Artist Statement
I could best summarize my work by T.S. Eliot's words: "These fragments I have shored against my ruins." Ironically, he uses fragments to support ruins which themselves are fragments of a once complete whole. But somehow, this collecting of pieces and scraps is restorative. My work attempts to do the same, creating a sense of cohesion and order from haphazard images. I am interested in constructing wholeness from brokenness and connection from disparity. My work is the experimental use of formal elements of shape, color, line, and texture. I add and subtract imagery with abandon and restraint creating a visual paradox.
Painting Process
Working in abstraction I use line, shape, color, texture and pattern. I begin with a series of loose gestural shapes, splashes and large blocks of color. I introduce thin layers of paint to let each mark, shape and color inform the next visual choice. I build images with no fixed notion of how a finished product will appear.

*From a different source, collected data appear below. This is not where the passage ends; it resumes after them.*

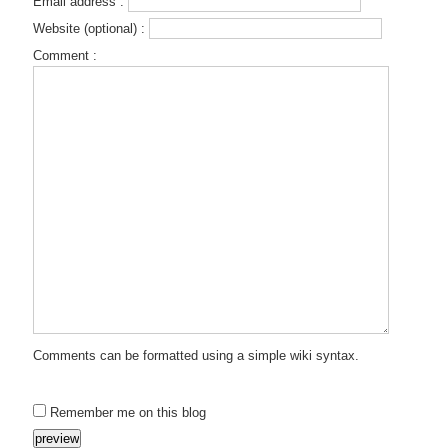
Email address :
Website (optional) :
Comment :
Comments can be formatted using a simple wiki syntax.
Remember me on this blog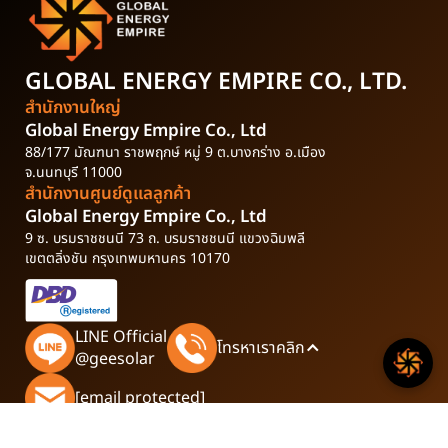
GLOBAL ENERGY EMPIRE
CO., LTD.
สำนักงานใหญ่
Global Energy Empire Co., Ltd
88/177 มัณฑนา ราชพฤกษ์ หมู่ 9 ต.บางกร่าง อ.เมือง
จ.นนทบุรี 11000
สำนักงานศูนย์ดูแลลูกค้า
Global Energy Empire Co., Ltd
9 ซ. บรมราชชนนี 73 ถ. บรมราชชนนี แขวงฉิมพลี
เขตตลิ่งชัน กรุงเทพมหานคร 10170
LINE Official
โทรหาเราคลิก
@geesolar
[email protected]
GEE Solar รับออกแบบและติด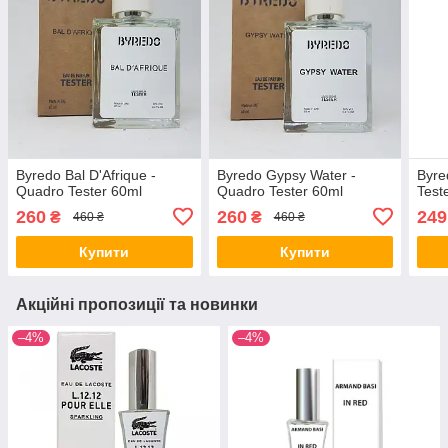
Byredo Bal D'Afrique -
Byredo Gypsy Water -
Byre
Quadro Tester 60ml
Quadro Tester 60ml
Test
260
260
249
₴
₴
460 ₴
460 ₴
Купити
Купити
Акційні пропозиції та новинки
–4%
–4%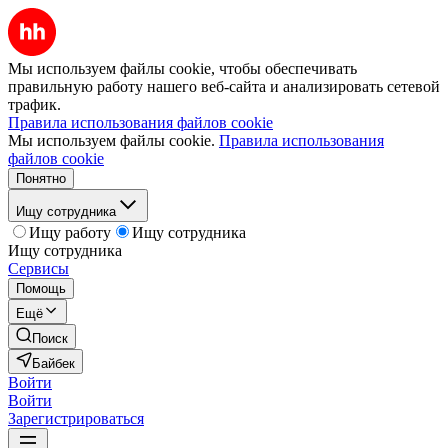
Мы используем файлы cookie, чтобы обеспечивать
правильную работу нашего веб-сайта и анализировать сетевой
трафик.
Правила использования файлов cookie
Мы используем файлы cookie.
Правила использования
файлов cookie
Понятно
Ищу сотрудника
Ищу работу
Ищу сотрудника
Ищу сотрудника
Сервисы
Помощь
Ещё
Поиск
Байбек
Войти
Войти
Зарегистрироваться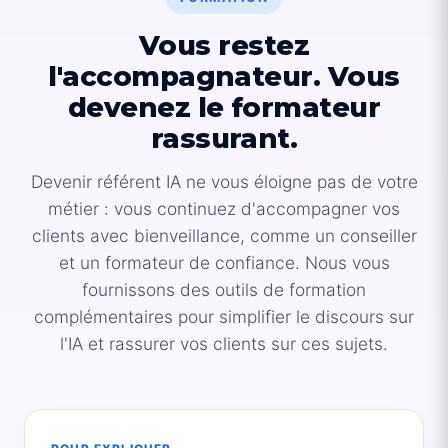
Vous restez
l'accompagnateur. Vous
devenez le formateur
rassurant.
Devenir référent IA ne vous éloigne pas de votre
métier : vous continuez d'accompagner vos
clients avec bienveillance, comme un conseiller
et un formateur de confiance. Nous vous
fournissons des outils de formation
complémentaires pour simplifier le discours sur
l'IA et rassurer vos clients sur ces sujets.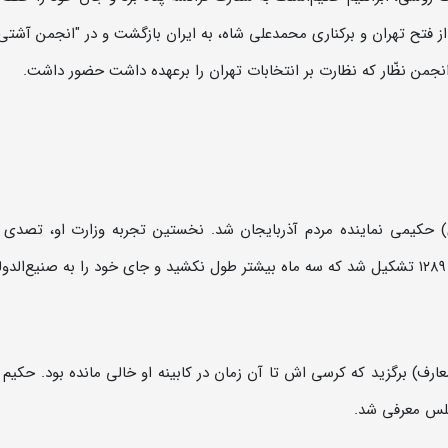
ز فتح تهران و برکناری محمدعلی شاه، به ایران بازگشت و در "انجمن آشتی
نجمن نظّار که نظارت بر انتخابات تهران را برعهده داشت حضور داشت.
 مجلس شورای ملی (۱۲۸۸ خورشیدی) حکیمی نماینده مردم آذربایجان شد. نخستین تجربه وزارت او، تصد
عارف) برگزید که کرسی اش تا آن زمان در کابینه او خالی مانده بود. حکیم 
مجلس معرفی شد.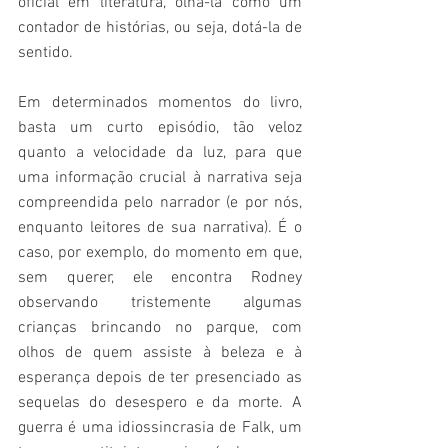
oficial em literatura, olhá-la como um 
contador de histórias, ou seja, dotá-la de 
sentido.
Em determinados momentos do livro, 
basta um curto episódio, tão veloz 
quanto a velocidade da luz, para que 
uma informação crucial à narrativa seja 
compreendida pelo narrador (e por nós, 
enquanto leitores de sua narrativa). É o 
caso, por exemplo, do momento em que, 
sem querer, ele encontra Rodney 
observando tristemente algumas 
crianças brincando no parque, com 
olhos de quem assiste à beleza e à 
esperança depois de ter presenciado as 
sequelas do desespero e da morte. A 
guerra é uma idiossincrasia de Falk, um 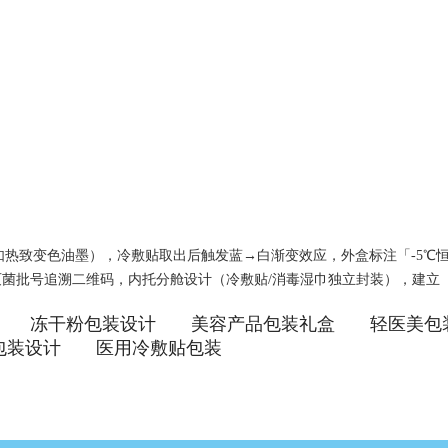
料（如热致变色油墨），冷敷贴取出后触发蓝→白渐变效应，外盒标注「-5
+灭菌批号追溯二维码，内托分舱设计（冷敷贴/消毒湿巾独立封装），建
冻干粉包装设计
美容产品包装礼盒
轻医美包
包装设计
医用冷敷贴包装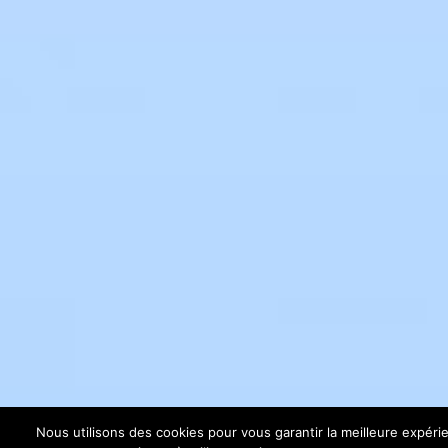
Nous utilisons des cookies pour vous garantir la meilleure expéri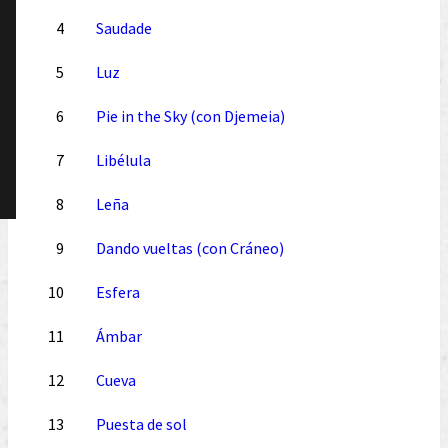
4
Saudade
5
Luz
6
Pie in the Sky (con Djemeia)
7
Libélula
8
Leña
9
Dando vueltas (con Cráneo)
10
Esfera
11
Ámbar
12
Cueva
13
Puesta de sol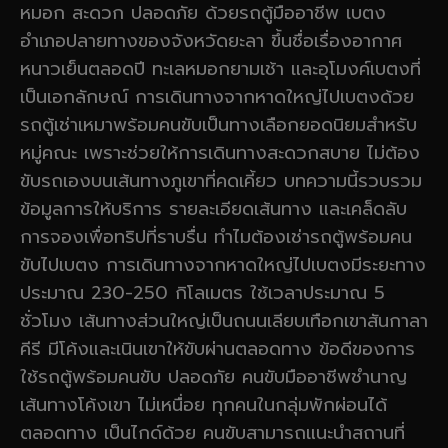
หมอก สะดวก ปลอดภัย ด้วยรถตู้มืออาชีพ เบตง
อำเภอปลายทางของจังหวัดยะลา ขึ้นชื่อเรื่องอากาศ
หนาวเย็นตลอดปี ทะเลหมอกยามเช้า และอุโมงค์เบตงที่
เป็นเอกลักษณ์ การเดินทางจากหาดใหญ่ไปเบตงด้วย
รถตู้เช่าเหมาพร้อมคนขับเป็นทางเลือกยอดนิยมสำหรับ
หมู่คณะ เพราะช่วยให้การเดินทางสะดวกสบาย ไม่ต้อง
ขับรถเองบนเส้นทางภูเขาที่คดเคี้ยว บทความนี้รวบรวม
ข้อมูลการให้บริการ รายละเอียดเส้นทาง และเคล็ดลับ
การจองเพื่อทริปที่ราบรื่น ทำไมต้องเช่ารถตู้พร้อมคน
ขับไปเบตง การเดินทางจากหาดใหญ่ไปเบตงมีระยะทาง
ประมาณ 230-250 กิโลเมตร ใช้เวลาประมาณ 5
ชั่วโมง เส้นทางส่วนใหญ่เป็นถนนเลียบเทือกเขาสันกาลา
คีรี มีโค้งและเนินเขาให้ขับผ่านตลอดทาง ข้อดีของการ
ใช้รถตู้พร้อมคนขับ ปลอดภัย คนขับมืออาชีพชำนาญ
เส้นทางโค้งเขา ไม่เหนื่อย ทุกคนในกลุ่มพักผ่อนได้
ตลอดทาง เป็นไกด์ด้วย คนขับสามารถแนะนำสถานที่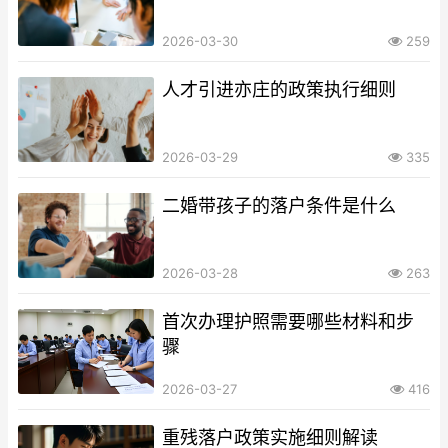
2026-03-30
259
人才引进亦庄的政策执行细则
2026-03-29
335
二婚带孩子的落户条件是什么
2026-03-28
263
首次办理护照需要哪些材料和步
骤
2026-03-27
416
重残落户政策实施细则解读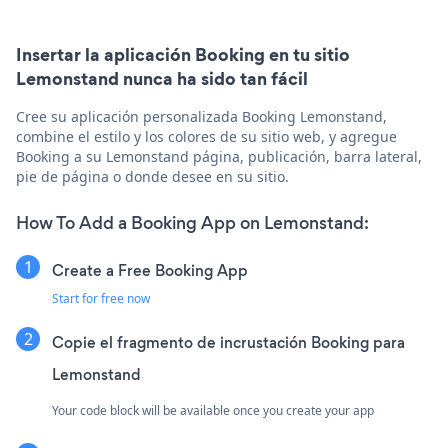
Insertar la aplicación Booking en tu sitio
Lemonstand nunca ha sido tan fácil
Cree su aplicación personalizada Booking Lemonstand,
combine el estilo y los colores de su sitio web, y agregue
Booking a su Lemonstand página, publicación, barra lateral,
pie de página o donde desee en su sitio.
How To Add a Booking App on Lemonstand:
Create a Free Booking App
Start for free now
Copie el fragmento de incrustación Booking para
Lemonstand
Your code block will be available once you create your app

Working on an average of seven paintings at a time, I rotate pieces while I set up visual challenges within each one. When my command of art is confronted by unknown conceptions, I am propelled in my creative process. I create my own game of sorts. I move between a series of puzzles as I explore relationships of foreground, background, subject and context. I experiment intensely by adding and subtracting paint, scraping through layers of color, and applying printmaking and paper cutting techniques. As I paint I walk the border of play and discipline. In the journey of a painting, I move back and forth between a freewheeling exploration of color, gesture and mark making, and the assertion of control as I establish an underlying structure of composition.